A slab inscribed with poignant lines from a poem by Ted Hughes, uniting in one stone his love of poetry, fishing, and his adopted county, Devon, is to be dedicated in Poets' Corner at Westminster Abbey.
The lines from his poem That Morning recall a day when he stood deep in an Alaskan stream as a shoal of salmon flickered by: "So we found the end of our journey, So we stood alive in the river of light, Among the creatures of light, creatures of light".
The poet laureate died in 1998, one of the most critically admired and popular poets of the 20th century. Members of his family including his widow, Carol, and Frieda, his daughter with Sylvia Plath, will join friends and fellow poets including the Nobel laureate Seamus Heaney, former poet laureate Sir Andrew Motion, Simon Armitage and Blake Morrison, authors Michael Morpurgo and Graham Swift, and others from the arts world.
The slab of Kirkstone green slate was designed by the Devon stonemason Ronald Parsons, and carved as he listened to recordings of Hughes reading his own work. It will be unveiled at the foot of the memorial to TS Eliot – Hughes's mentor and a director of his publisher, Faber and Faber. All the members of a family scarred by tragedy will be recalled in the ceremony. Heaney – who said at Hughes's funeral, "No death outside my immediate family has left me feeling more bereft; no death in my lifetime has hurt poets more" – will give the oration on Tuesday night and read several Hughes poems, including Some Pike for Nicholas, another fishing poem recalling some of his happiest hours with his son, Nicholas, who killed himself in 2009. Plath killed herself in the bitterly cold winter of 1963. Actor Juliet Stevenson will read other poems including Hughes's tender verse about his daughter Full Moon and Little Frieda.
The son immortalised in the poetry of both parents – including the fishing poem now inscribed on the memorial slab, and in Sylvia Plath's Nick and the Candlestick – became an expert on fisheries and ocean science, but killed himself in 2009 after battling depression for years.
Plath's death, when Hughes had an affair and she killed herself in the bitterly cold winter of 1963, cast a long shadow over the rest of his life. Some of her more passionate admirers held him responsible for her death, and the name "Hughes" was repeatedly chiselled off her tomb stone in Yorkshire. He publicly gave his side of the story only in the last year of his life, in the TS Eliot and Forward prize winning anthology Birthday Letters. Her life, and their early happy years together, will be recalled in a letter to Plath which will be read by Lord Evans, former chairman of Faber and Faber.

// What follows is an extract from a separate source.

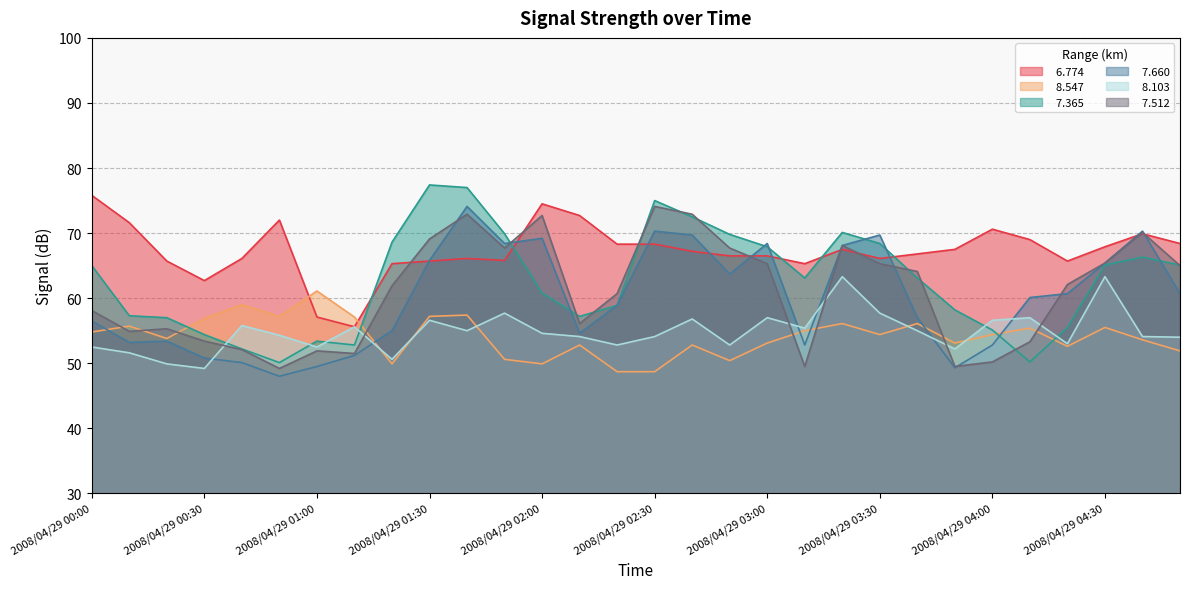

How many lines are shown in the chart?

6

His memorial in the corner of the South Transept, one of the best loved parts of the abbey for visitors, joins a dazzling assembly of poets, actors and authors, including Shakespeare, Edmund Spencer, Charles Dickens, Thomas Hardy, Samuel Johnson, and Sir Laurence Olivier. Most are buried elsewhere, and many took centuries to earn their place in the company: the most recently unveiled was to Elizabeth Gaskell who died in 1865. The tradition began almost accidentally: the first poet buried there, Geoffrey Chaucer, won his place not because he wrote the Canterbury Tales but because he was clerk of works to the palace of Westminster.
• This article was amended on 6 December 2011. The original referred to TS Eliot as one of Ted Hughes's predecessors as poet laureate. This has been removed as incorrect.